>>

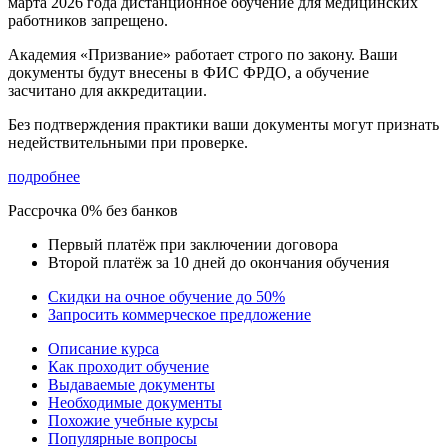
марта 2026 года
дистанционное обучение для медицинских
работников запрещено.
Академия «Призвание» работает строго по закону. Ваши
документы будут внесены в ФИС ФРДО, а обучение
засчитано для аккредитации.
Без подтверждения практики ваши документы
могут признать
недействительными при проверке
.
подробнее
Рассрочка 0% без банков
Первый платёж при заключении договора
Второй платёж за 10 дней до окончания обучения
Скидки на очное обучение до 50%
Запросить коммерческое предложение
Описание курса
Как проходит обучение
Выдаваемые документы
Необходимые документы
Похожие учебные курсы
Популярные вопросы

<<

> WORK ITEM:
Your task is to find every line above containing the word "обучение" and copy it.

> EXPECTED ANSWER:
дистанционное обучение для медицинских
документы будут внесены в ФИС ФРДО, а обучение
Скидки на очное обучение до 50%
Как проходит обучение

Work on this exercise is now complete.